Still dreaming of an IPO? Sabrizen is laying off about 100 employees

by time news

The Israeli-American cyber startup Cyberizen is laying off about 100 employees, several dozen of them in Israel. Sebrizen is engaged in the field of endpoint protection (computers, telephones), an area in which it competes with, among others, Sentinel One and Crowd Strike.

■ The cuts have reached Pleiatica: The company is laying off 250 workers in North America and Europe
■ The cuts reach Fintech: Clarena plans to lay off 10% of employees
■ The shipping start-up AVO lays off most of its employees in Israel and closes its operations in Israel

Prior to the layoffs, Sabrizen employed over 1,500 workers in Israel and around the world. According to LinkedIn, the company has grown by 61% in the workforce in the last year and by 122% in the last two years. Just last month, Sabrizen announced the establishment of a second development center in Israel, in Be’er Sheva, to be added to the center in Tel Aviv. In recent weeks, however, the climate has changed significantly in the technology market, with companies pushing to improve their efficiency and profitability and not just grow at any cost as in the past.

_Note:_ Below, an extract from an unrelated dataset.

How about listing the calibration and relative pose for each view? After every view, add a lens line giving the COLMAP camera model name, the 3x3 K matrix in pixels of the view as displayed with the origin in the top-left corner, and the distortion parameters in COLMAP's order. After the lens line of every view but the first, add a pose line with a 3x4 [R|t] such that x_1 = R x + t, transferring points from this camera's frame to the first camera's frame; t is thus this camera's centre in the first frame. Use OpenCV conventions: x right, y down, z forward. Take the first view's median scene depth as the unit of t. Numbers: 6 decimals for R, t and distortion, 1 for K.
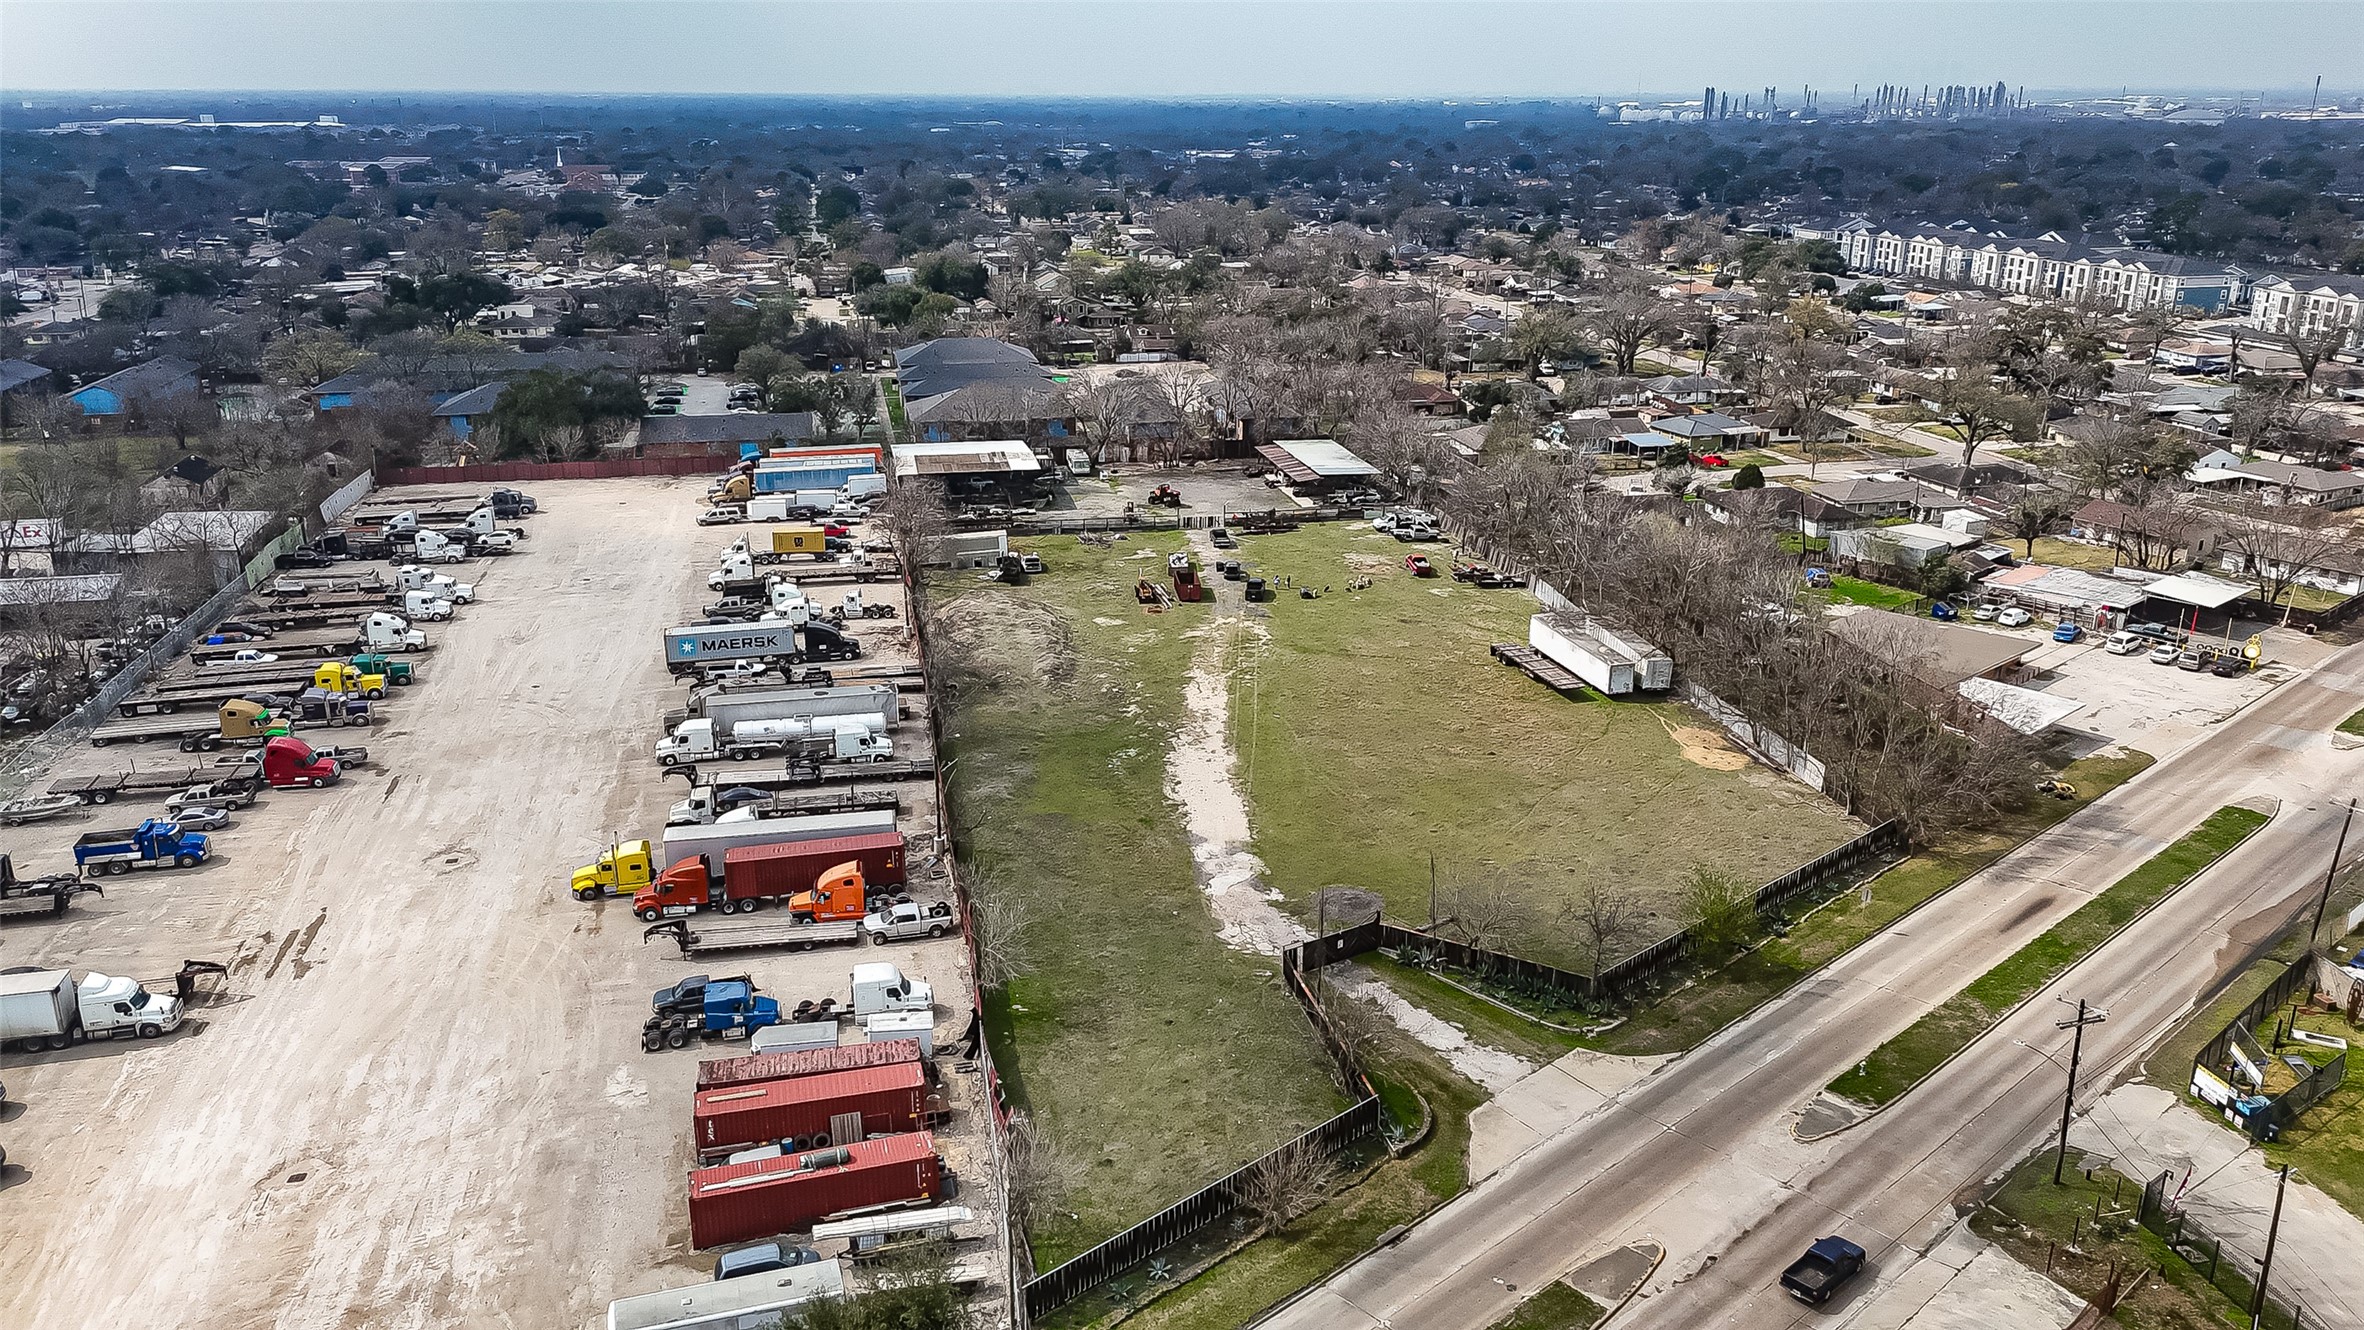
lens RADIAL K [[1735.9, 0, 1178.7], [0, 1735.9, 659.7], [0, 0, 1]] dist [0.090523, -0.091424]
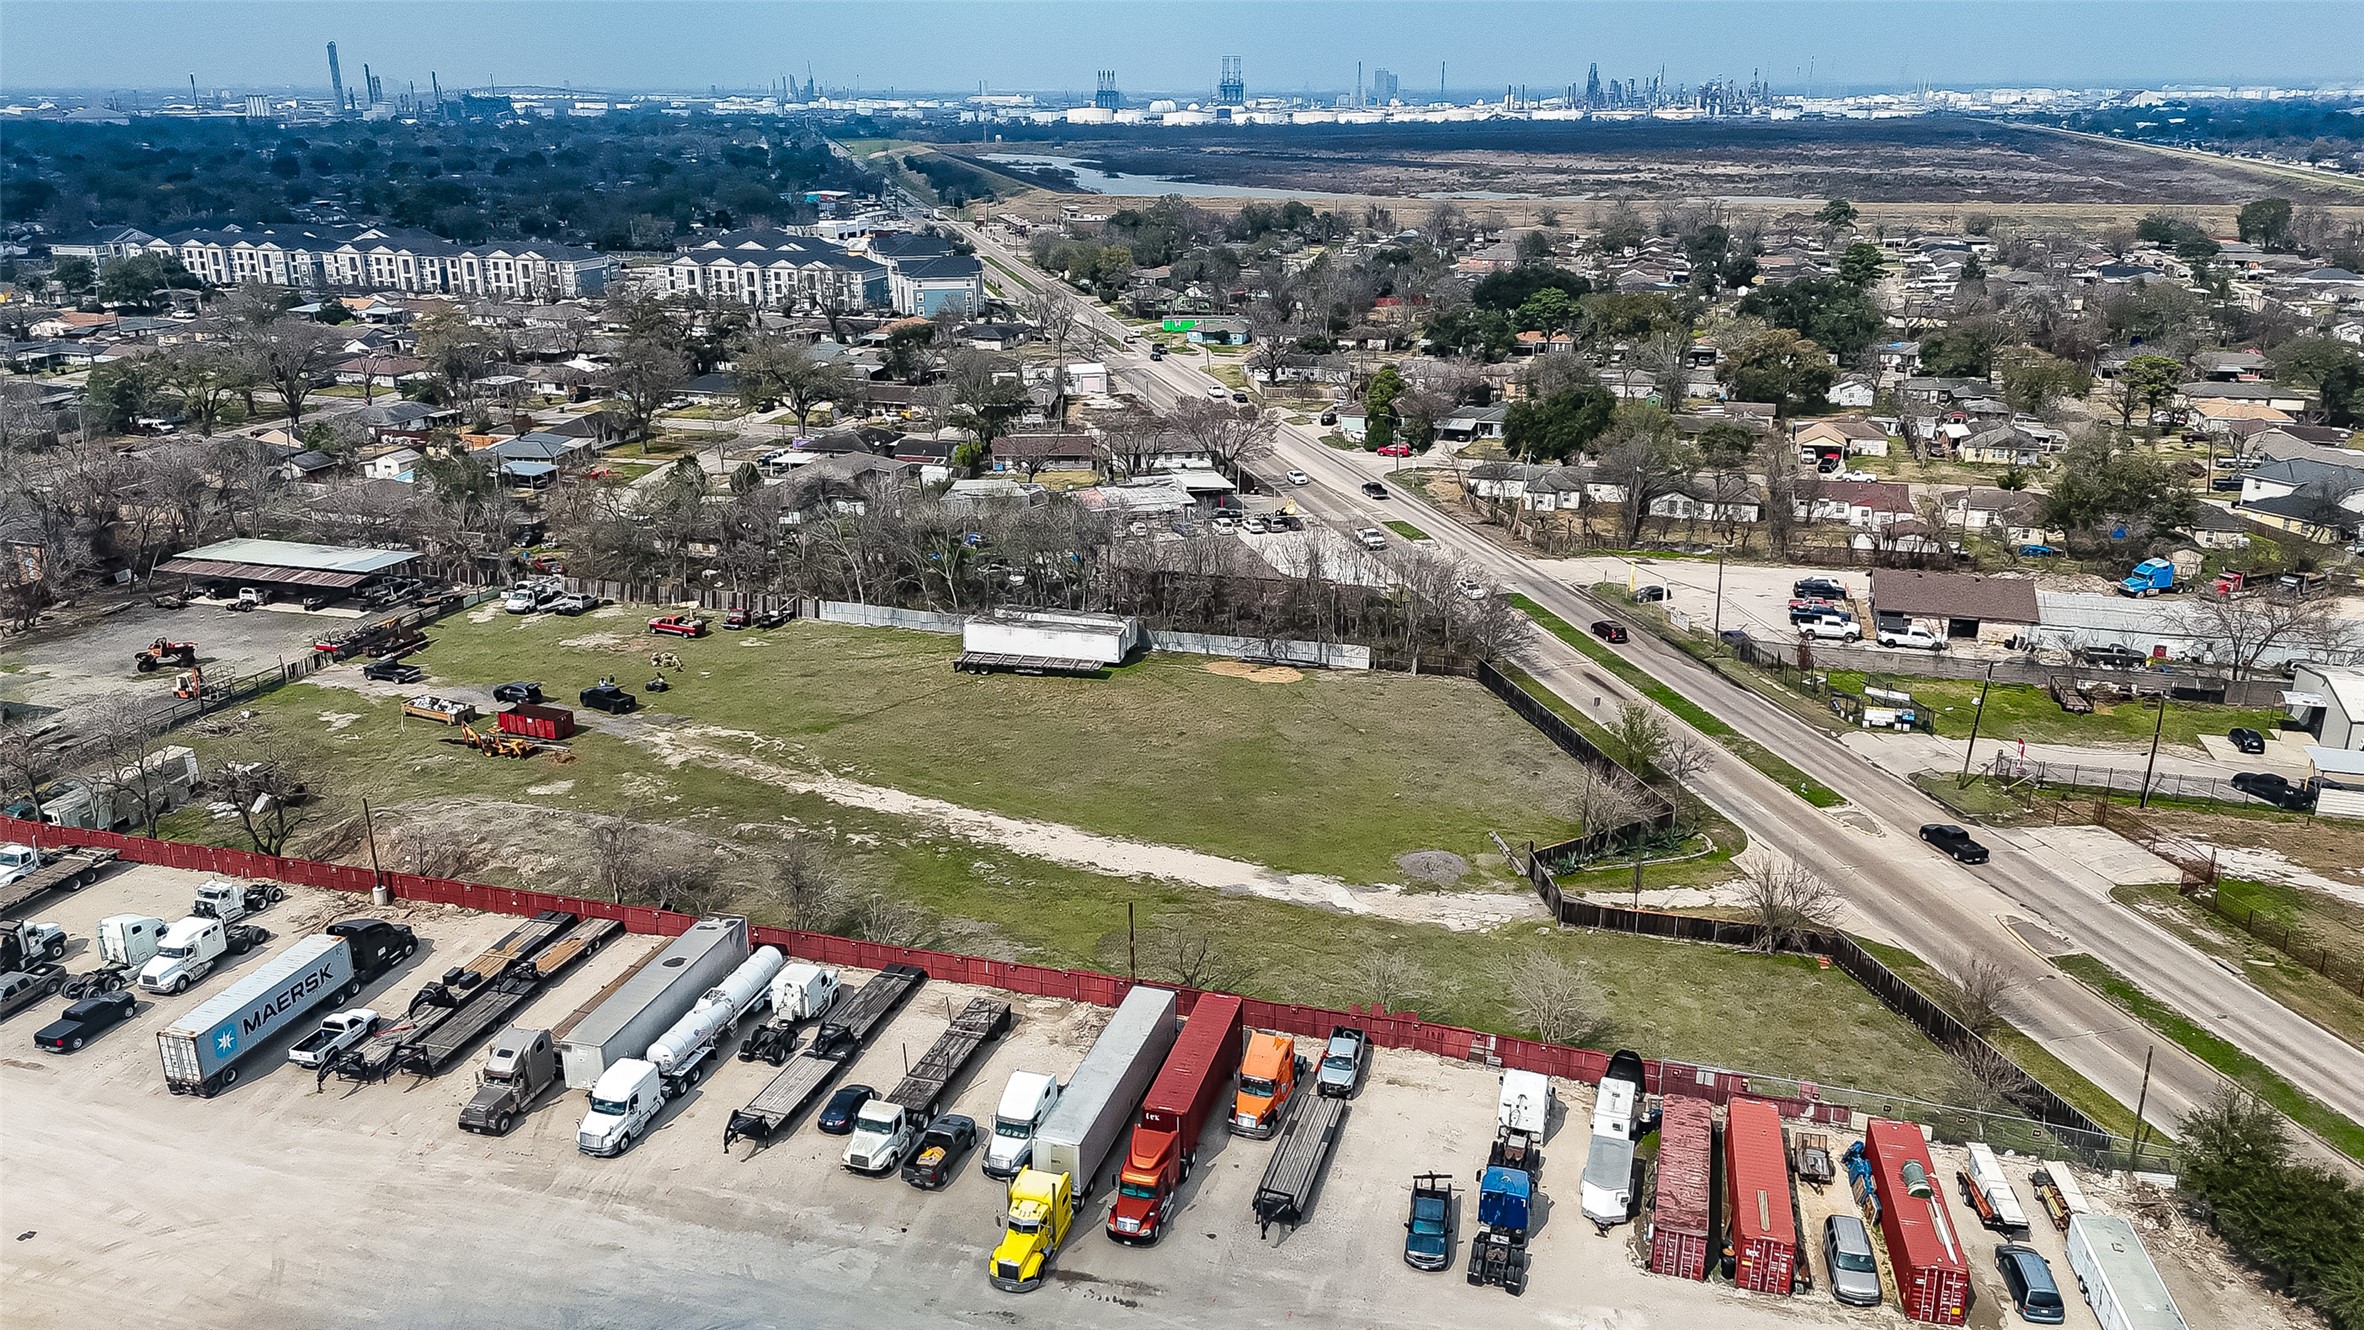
lens RADIAL K [[1735.9, 0, 1178.7], [0, 1735.9, 659.7], [0, 0, 1]] dist [0.090523, -0.091424]
pose [[0.470925, -0.277409, 0.837421, -0.651248], [0.276827, 0.947792, 0.158297, -0.146421], [-0.837613, 0.157274, 0.523133, 0.453955]]
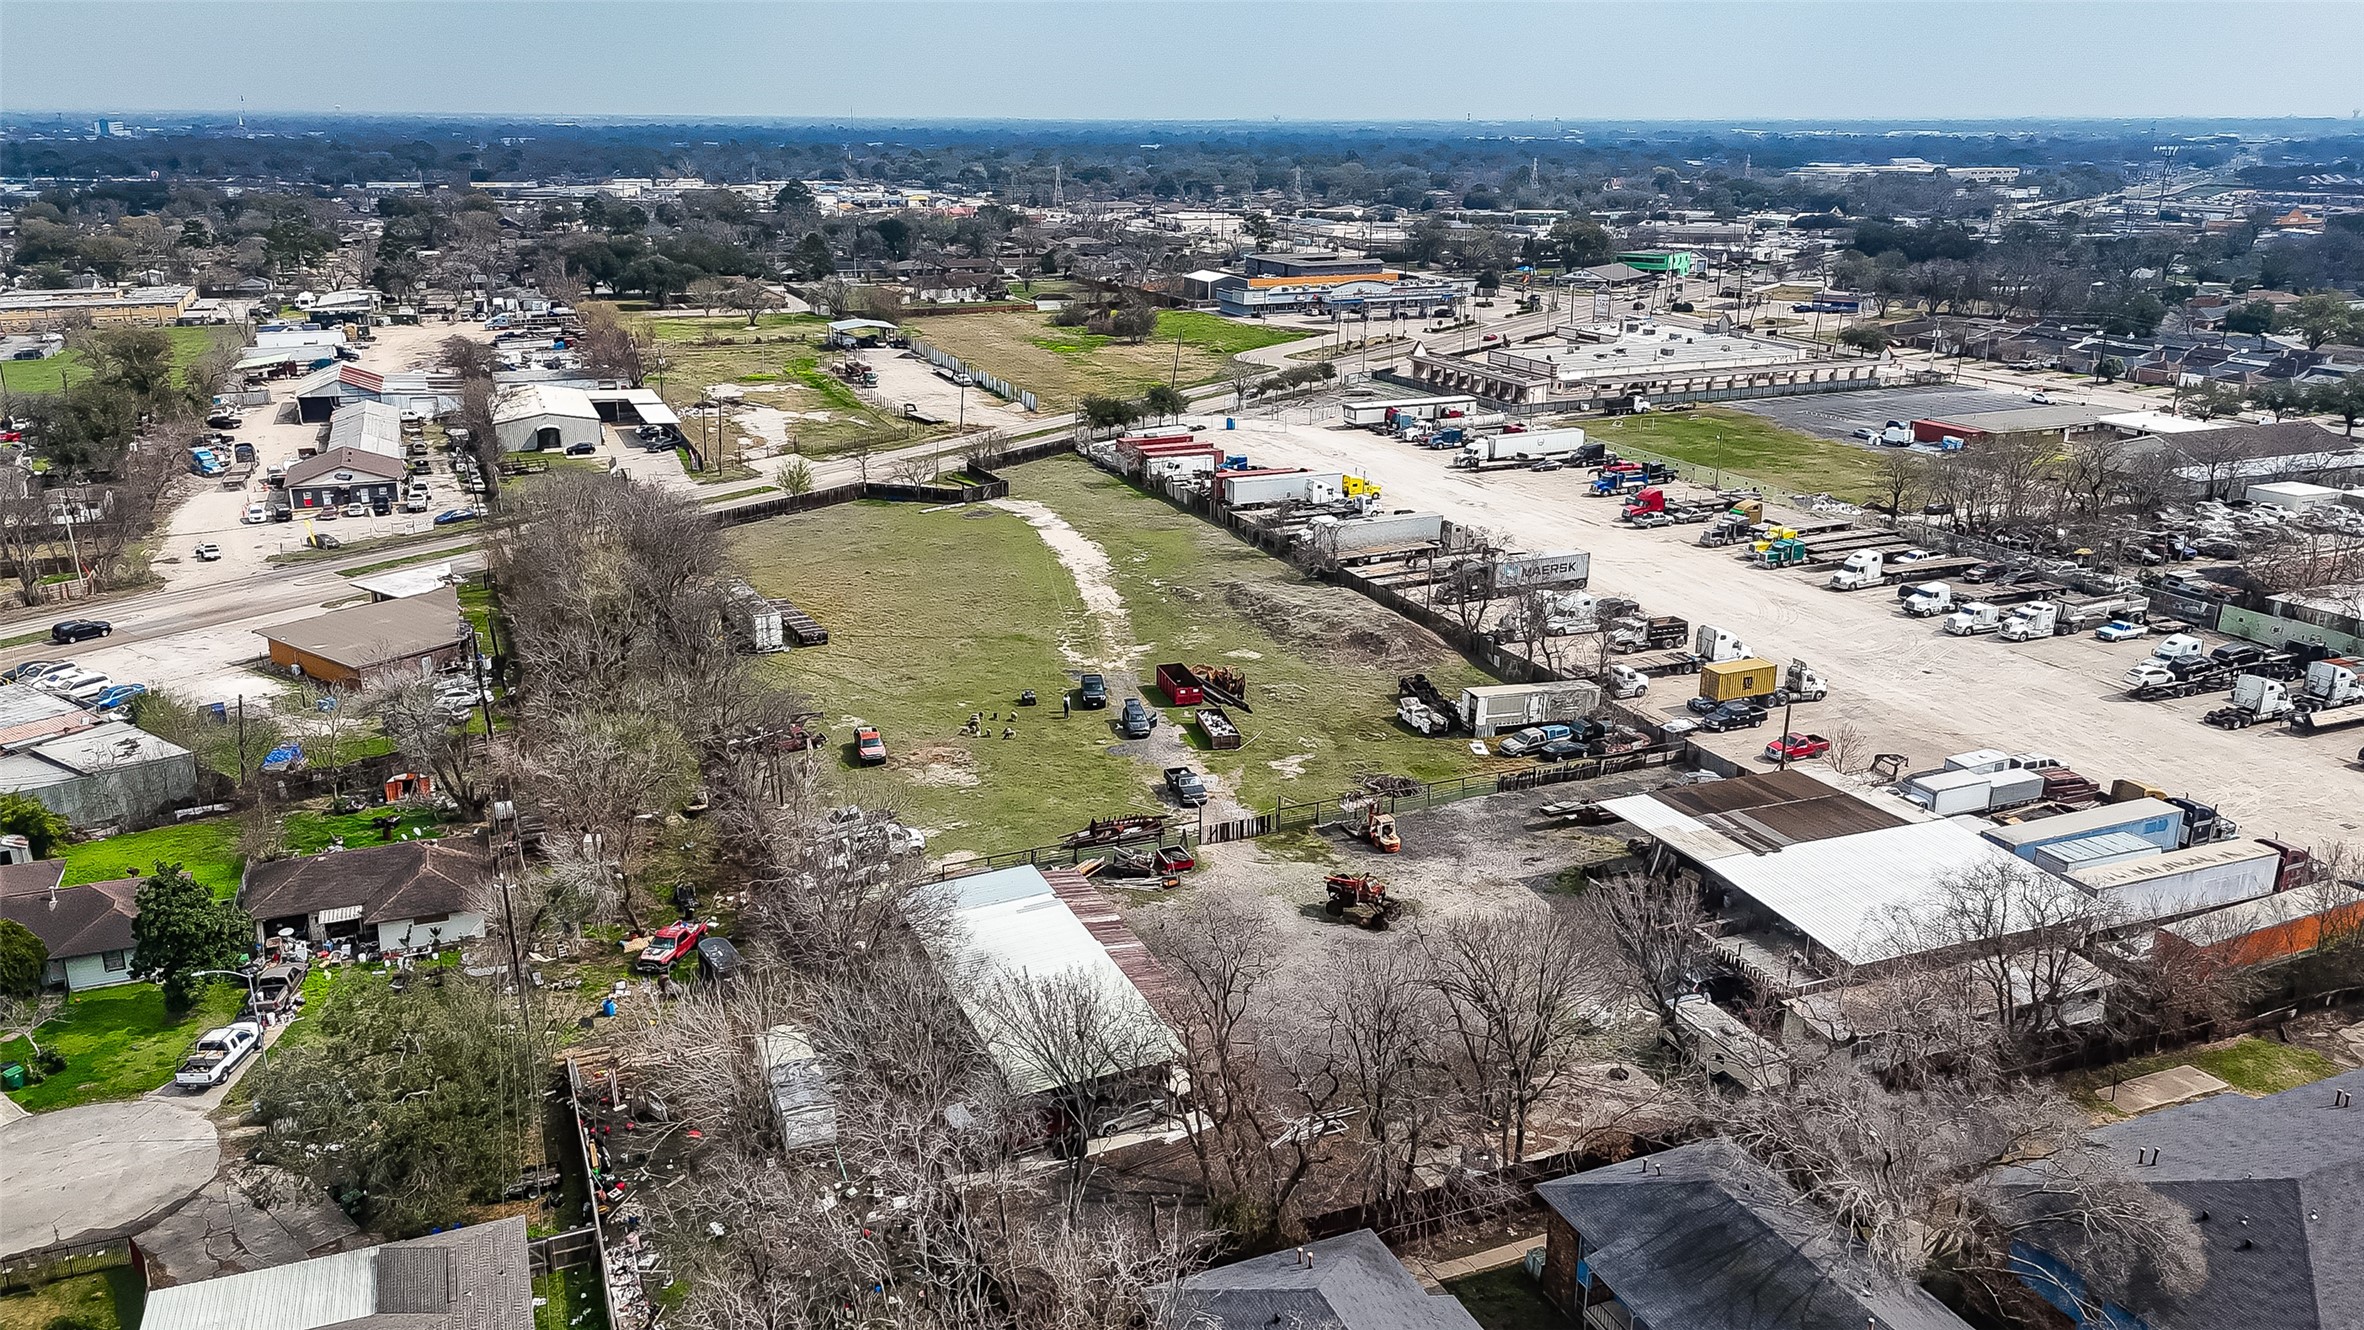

Sabrizen has raised over $ 700 million since its inception and its most recent fundraiser, in July last year, was $ 275 million. This fundraising was done at a value of over $ 3 billion. According to a Reuters report in February, Cyberizen submitted a confidential prospectus to the U.S. Securities and Exchange Commission ahead of an IPO worth more than $ 5 billion.

However, since then the IPO window seems to have closed almost completely. It is unclear whether Cyberizen believes it can still issue and is trying to streamline for that purpose, or whether it is trying to reduce cash burning after realizing that it will not be able to go public any time soon. Cyberizen was founded in 2012 by Lior Dib (CEO), Yonatan Shetrim-Amit and Yossi Naar. An official response has not yet been received from Cyberizen.

Sebrizen’s move is in addition to layoffs taken in recent weeks by many technology companies in various fields. Yesterday (Tuesday) we revealed in Globes that the Chinese-Israeli gaming company Playtica is laying off 500 employees. Last week, the American cloud security startup Lacework announced the dismissal of 300 employees and the fintech startup Bolt announced 240 employees to be laid off.